WORK ITEM ->
Type out the lines below word for word, leaving out the pictures.

INFORMATION SUPPLIED ->

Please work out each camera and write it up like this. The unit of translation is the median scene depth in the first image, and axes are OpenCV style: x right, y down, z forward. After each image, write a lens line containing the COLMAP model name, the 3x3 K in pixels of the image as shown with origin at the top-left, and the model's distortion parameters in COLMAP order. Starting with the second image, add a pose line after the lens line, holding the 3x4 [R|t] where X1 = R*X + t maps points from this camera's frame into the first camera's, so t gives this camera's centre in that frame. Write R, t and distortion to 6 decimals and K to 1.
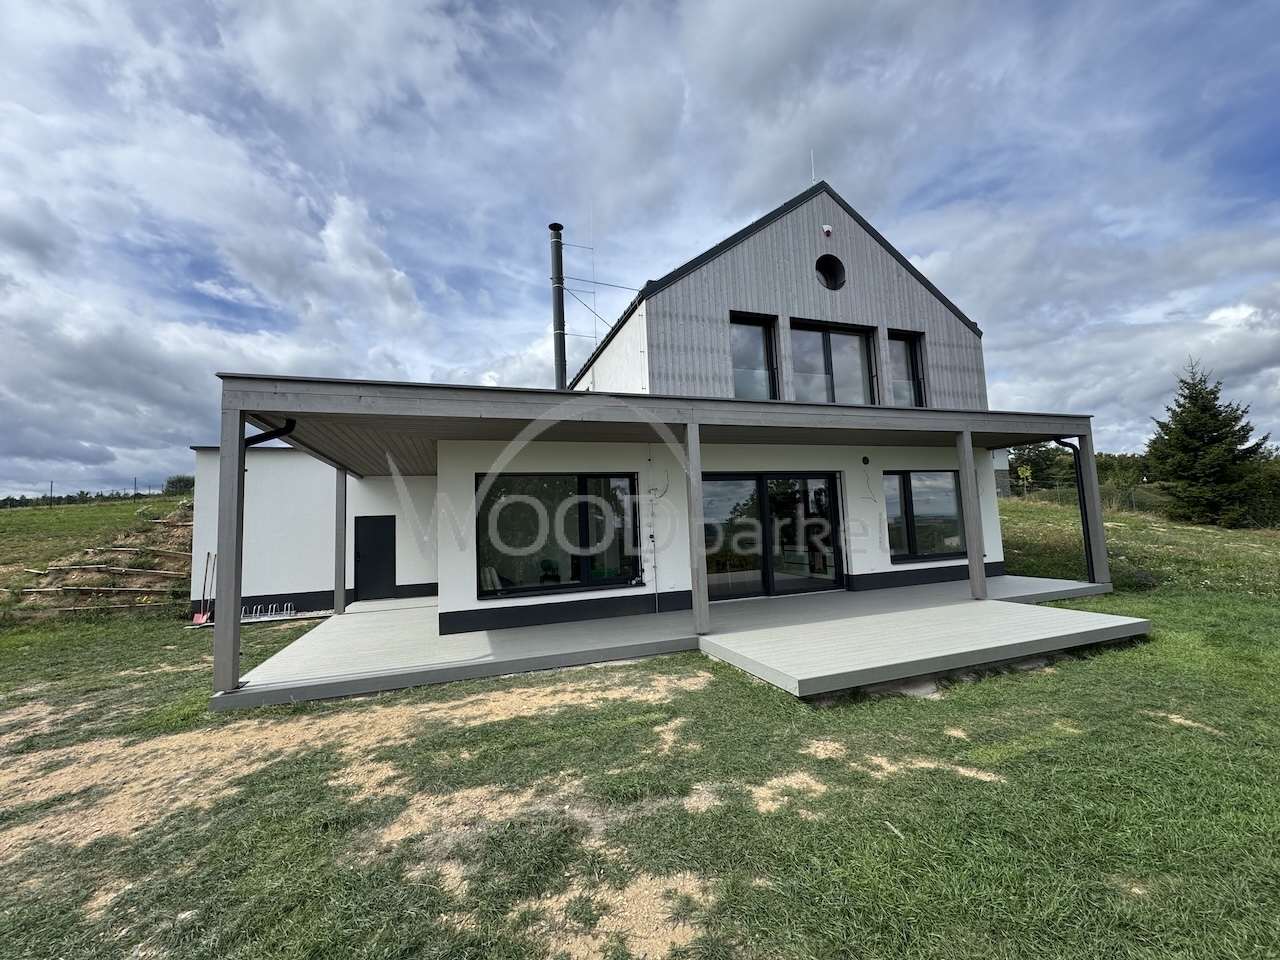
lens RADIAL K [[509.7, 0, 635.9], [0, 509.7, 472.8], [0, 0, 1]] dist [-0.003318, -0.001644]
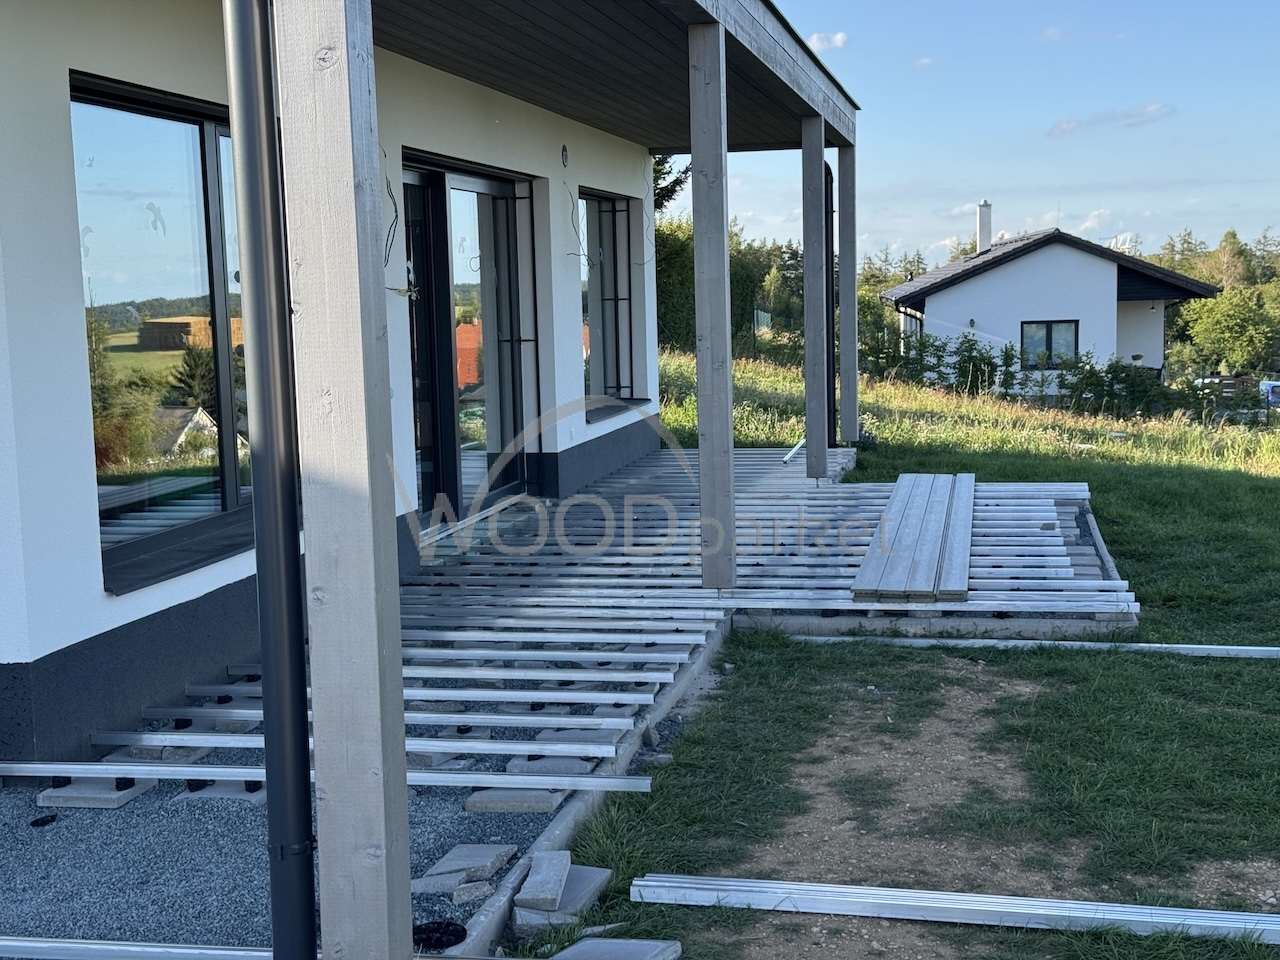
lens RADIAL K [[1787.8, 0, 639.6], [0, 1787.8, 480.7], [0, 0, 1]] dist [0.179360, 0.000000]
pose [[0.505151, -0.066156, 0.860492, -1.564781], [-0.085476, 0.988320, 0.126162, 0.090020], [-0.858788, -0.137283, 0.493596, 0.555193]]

RESULT OF THIS TASK ->
Please work out each camera and write it up like this. The unit of translation is the median scene depth in the first image, and axes are OpenCV style: x right, y down, z forward. After each image, write a lens line containing the COLMAP model name, the 3x3 K in pixels of the image as shown with origin at the top-left, and the model's distortion parameters in COLMAP order. Starting with the second image, add a pose line after the lens line, holding the 3x4 [R|t] where X1 = R*X + t maps points from this camera's frame into the first camera's, so t gives this camera's centre in that frame. Write R, t and distortion to 6 decimals and K to 1.
lens RADIAL K [[509.7, 0, 635.9], [0, 509.7, 472.8], [0, 0, 1]] dist [-0.003318, -0.001644]
lens RADIAL K [[1787.8, 0, 639.6], [0, 1787.8, 480.7], [0, 0, 1]] dist [0.179360, 0.000000]
pose [[0.505151, -0.066156, 0.860492, -1.564781], [-0.085476, 0.988320, 0.126162, 0.090020], [-0.858788, -0.137283, 0.493596, 0.555193]]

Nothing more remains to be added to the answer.